### Aim of the exercise
From the records below, copy out each line that has the word "thumb".

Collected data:
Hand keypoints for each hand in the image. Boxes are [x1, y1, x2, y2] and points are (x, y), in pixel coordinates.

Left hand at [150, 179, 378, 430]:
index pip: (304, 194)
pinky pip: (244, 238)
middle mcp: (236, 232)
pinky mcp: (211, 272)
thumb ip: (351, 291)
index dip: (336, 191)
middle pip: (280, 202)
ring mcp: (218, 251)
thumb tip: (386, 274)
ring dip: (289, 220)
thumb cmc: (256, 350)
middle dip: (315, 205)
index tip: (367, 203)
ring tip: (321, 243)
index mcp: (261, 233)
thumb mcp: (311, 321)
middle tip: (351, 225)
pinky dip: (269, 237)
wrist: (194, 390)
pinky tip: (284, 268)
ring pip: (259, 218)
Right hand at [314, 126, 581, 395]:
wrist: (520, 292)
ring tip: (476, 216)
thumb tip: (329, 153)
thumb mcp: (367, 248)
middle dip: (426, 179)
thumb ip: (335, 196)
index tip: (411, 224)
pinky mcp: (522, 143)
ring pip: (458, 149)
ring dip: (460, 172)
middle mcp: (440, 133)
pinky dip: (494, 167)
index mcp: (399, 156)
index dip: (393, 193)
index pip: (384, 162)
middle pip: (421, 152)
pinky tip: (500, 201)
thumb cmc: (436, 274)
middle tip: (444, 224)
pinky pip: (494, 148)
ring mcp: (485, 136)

### Result of this task
thumb ip: (351, 291)
thumb tip: (386, 274)
thumb cmc: (256, 350)
thumb mcp: (311, 321)
thumb tip: (329, 153)
thumb mcp: (367, 248)
thumb ip: (335, 196)
thumb cmc: (436, 274)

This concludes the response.